Material for the task =
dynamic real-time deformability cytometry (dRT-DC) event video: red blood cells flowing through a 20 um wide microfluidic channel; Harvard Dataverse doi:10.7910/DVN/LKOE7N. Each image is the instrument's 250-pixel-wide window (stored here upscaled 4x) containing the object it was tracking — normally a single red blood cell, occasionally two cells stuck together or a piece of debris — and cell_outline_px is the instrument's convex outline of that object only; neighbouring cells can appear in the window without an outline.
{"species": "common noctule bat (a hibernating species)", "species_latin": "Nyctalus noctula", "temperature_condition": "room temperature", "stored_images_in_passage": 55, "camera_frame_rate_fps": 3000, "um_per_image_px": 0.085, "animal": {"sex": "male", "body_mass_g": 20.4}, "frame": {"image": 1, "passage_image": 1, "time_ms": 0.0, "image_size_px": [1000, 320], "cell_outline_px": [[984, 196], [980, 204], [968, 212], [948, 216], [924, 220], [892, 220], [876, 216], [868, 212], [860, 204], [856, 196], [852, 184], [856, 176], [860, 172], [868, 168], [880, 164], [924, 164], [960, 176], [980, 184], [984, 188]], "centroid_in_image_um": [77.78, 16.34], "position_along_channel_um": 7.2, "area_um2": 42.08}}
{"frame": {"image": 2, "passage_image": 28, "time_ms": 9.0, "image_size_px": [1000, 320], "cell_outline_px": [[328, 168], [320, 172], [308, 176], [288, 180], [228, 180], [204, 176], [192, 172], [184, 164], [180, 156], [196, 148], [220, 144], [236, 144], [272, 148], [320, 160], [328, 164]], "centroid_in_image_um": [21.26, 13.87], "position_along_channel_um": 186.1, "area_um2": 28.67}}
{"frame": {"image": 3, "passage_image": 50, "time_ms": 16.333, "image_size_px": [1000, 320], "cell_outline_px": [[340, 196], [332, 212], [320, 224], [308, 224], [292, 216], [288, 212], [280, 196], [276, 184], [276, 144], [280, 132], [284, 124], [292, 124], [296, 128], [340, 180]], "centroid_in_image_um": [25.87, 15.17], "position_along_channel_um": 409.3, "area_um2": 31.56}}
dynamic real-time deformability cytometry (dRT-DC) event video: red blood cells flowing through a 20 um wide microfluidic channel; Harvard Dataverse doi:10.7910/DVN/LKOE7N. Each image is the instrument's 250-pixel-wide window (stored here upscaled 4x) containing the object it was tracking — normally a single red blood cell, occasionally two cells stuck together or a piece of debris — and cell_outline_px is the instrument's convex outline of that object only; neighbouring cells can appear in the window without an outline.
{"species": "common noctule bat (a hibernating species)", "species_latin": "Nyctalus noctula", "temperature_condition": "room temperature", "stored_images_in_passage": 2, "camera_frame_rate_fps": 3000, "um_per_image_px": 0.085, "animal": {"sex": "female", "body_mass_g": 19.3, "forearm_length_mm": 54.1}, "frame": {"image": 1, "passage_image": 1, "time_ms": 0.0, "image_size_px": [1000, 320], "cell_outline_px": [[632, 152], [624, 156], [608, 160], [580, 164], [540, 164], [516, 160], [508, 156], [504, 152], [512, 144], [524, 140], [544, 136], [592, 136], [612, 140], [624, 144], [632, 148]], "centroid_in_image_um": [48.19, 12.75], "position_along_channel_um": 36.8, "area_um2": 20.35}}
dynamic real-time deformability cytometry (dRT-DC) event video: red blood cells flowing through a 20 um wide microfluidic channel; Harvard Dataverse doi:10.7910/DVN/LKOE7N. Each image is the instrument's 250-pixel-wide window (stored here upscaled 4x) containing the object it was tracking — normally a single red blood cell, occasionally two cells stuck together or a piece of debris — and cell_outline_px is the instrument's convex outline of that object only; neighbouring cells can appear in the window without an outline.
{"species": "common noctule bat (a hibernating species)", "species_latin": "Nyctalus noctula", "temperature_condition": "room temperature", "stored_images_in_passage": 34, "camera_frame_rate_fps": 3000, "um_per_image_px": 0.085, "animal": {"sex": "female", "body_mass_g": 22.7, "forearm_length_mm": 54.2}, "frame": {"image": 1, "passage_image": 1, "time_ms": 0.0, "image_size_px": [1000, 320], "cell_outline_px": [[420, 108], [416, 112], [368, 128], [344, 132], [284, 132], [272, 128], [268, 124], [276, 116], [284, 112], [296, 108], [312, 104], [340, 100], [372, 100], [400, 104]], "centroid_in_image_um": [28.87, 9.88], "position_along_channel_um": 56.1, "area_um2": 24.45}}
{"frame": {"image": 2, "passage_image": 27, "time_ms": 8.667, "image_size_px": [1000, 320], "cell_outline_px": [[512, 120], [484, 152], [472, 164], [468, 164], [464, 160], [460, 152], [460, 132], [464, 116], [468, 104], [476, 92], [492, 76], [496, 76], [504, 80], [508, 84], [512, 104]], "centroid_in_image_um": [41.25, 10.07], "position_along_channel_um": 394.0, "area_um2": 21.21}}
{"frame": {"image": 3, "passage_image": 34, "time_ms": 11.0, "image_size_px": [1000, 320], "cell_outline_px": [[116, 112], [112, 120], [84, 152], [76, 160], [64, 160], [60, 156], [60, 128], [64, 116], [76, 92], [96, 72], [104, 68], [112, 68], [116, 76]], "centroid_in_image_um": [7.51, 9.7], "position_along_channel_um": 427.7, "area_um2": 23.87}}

Job = Extract all lines as given.

Output below =
dynamic real-time deformability cytometry (dRT-DC) event video: red blood cells flowing through a 20 um wide microfluidic channel; Harvard Dataverse doi:10.7910/DVN/LKOE7N. Each image is the instrument's 250-pixel-wide window (stored here upscaled 4x) containing the object it was tracking — normally a single red blood cell, occasionally two cells stuck together or a piece of debris — and cell_outline_px is the instrument's convex outline of that object only; neighbouring cells can appear in the window without an outline.
{"species": "common noctule bat (a hibernating species)", "species_latin": "Nyctalus noctula", "temperature_condition": "room temperature", "stored_images_in_passage": 55, "camera_frame_rate_fps": 3000, "um_per_image_px": 0.085, "animal": {"sex": "male", "body_mass_g": 20.4}, "frame": {"image": 1, "passage_image": 1, "time_ms": 0.0, "image_size_px": [1000, 320], "cell_outline_px": [[984, 196], [980, 204], [968, 212], [948, 216], [924, 220], [892, 220], [876, 216], [868, 212], [860, 204], [856, 196], [852, 184], [856, 176], [860, 172], [868, 168], [880, 164], [924, 164], [960, 176], [980, 184], [984, 188]], "centroid_in_image_um": [77.78, 16.34], "position_along_channel_um": 7.2, "area_um2": 42.08}}
{"frame": {"image": 2, "passage_image": 28, "time_ms": 9.0, "image_size_px": [1000, 320], "cell_outline_px": [[328, 168], [320, 172], [308, 176], [288, 180], [228, 180], [204, 176], [192, 172], [184, 164], [180, 156], [196, 148], [220, 144], [236, 144], [272, 148], [320, 160], [328, 164]], "centroid_in_image_um": [21.26, 13.87], "position_along_channel_um": 186.1, "area_um2": 28.67}}
{"frame": {"image": 3, "passage_image": 50, "time_ms": 16.333, "image_size_px": [1000, 320], "cell_outline_px": [[340, 196], [332, 212], [320, 224], [308, 224], [292, 216], [288, 212], [280, 196], [276, 184], [276, 144], [280, 132], [284, 124], [292, 124], [296, 128], [340, 180]], "centroid_in_image_um": [25.87, 15.17], "position_along_channel_um": 409.3, "area_um2": 31.56}}
dynamic real-time deformability cytometry (dRT-DC) event video: red blood cells flowing through a 20 um wide microfluidic channel; Harvard Dataverse doi:10.7910/DVN/LKOE7N. Each image is the instrument's 250-pixel-wide window (stored here upscaled 4x) containing the object it was tracking — normally a single red blood cell, occasionally two cells stuck together or a piece of debris — and cell_outline_px is the instrument's convex outline of that object only; neighbouring cells can appear in the window without an outline.
{"species": "common noctule bat (a hibernating species)", "species_latin": "Nyctalus noctula", "temperature_condition": "room temperature", "stored_images_in_passage": 2, "camera_frame_rate_fps": 3000, "um_per_image_px": 0.085, "animal": {"sex": "female", "body_mass_g": 19.3, "forearm_length_mm": 54.1}, "frame": {"image": 1, "passage_image": 1, "time_ms": 0.0, "image_size_px": [1000, 320], "cell_outline_px": [[632, 152], [624, 156], [608, 160], [580, 164], [540, 164], [516, 160], [508, 156], [504, 152], [512, 144], [524, 140], [544, 136], [592, 136], [612, 140], [624, 144], [632, 148]], "centroid_in_image_um": [48.19, 12.75], "position_along_channel_um": 36.8, "area_um2": 20.35}}
dynamic real-time deformability cytometry (dRT-DC) event video: red blood cells flowing through a 20 um wide microfluidic channel; Harvard Dataverse doi:10.7910/DVN/LKOE7N. Each image is the instrument's 250-pixel-wide window (stored here upscaled 4x) containing the object it was tracking — normally a single red blood cell, occasionally two cells stuck together or a piece of debris — and cell_outline_px is the instrument's convex outline of that object only; neighbouring cells can appear in the window without an outline.
{"species": "common noctule bat (a hibernating species)", "species_latin": "Nyctalus noctula", "temperature_condition": "room temperature", "stored_images_in_passage": 34, "camera_frame_rate_fps": 3000, "um_per_image_px": 0.085, "animal": {"sex": "female", "body_mass_g": 22.7, "forearm_length_mm": 54.2}, "frame": {"image": 1, "passage_image": 1, "time_ms": 0.0, "image_size_px": [1000, 320], "cell_outline_px": [[420, 108], [416, 112], [368, 128], [344, 132], [284, 132], [272, 128], [268, 124], [276, 116], [284, 112], [296, 108], [312, 104], [340, 100], [372, 100], [400, 104]], "centroid_in_image_um": [28.87, 9.88], "position_along_channel_um": 56.1, "area_um2": 24.45}}
{"frame": {"image": 2, "passage_image": 27, "time_ms": 8.667, "image_size_px": [1000, 320], "cell_outline_px": [[512, 120], [484, 152], [472, 164], [468, 164], [464, 160], [460, 152], [460, 132], [464, 116], [468, 104], [476, 92], [492, 76], [496, 76], [504, 80], [508, 84], [512, 104]], "centroid_in_image_um": [41.25, 10.07], "position_along_channel_um": 394.0, "area_um2": 21.21}}
{"frame": {"image": 3, "passage_image": 34, "time_ms": 11.0, "image_size_px": [1000, 320], "cell_outline_px": [[116, 112], [112, 120], [84, 152], [76, 160], [64, 160], [60, 156], [60, 128], [64, 116], [76, 92], [96, 72], [104, 68], [112, 68], [116, 76]], "centroid_in_image_um": [7.51, 9.7], "position_along_channel_um": 427.7, "area_um2": 23.87}}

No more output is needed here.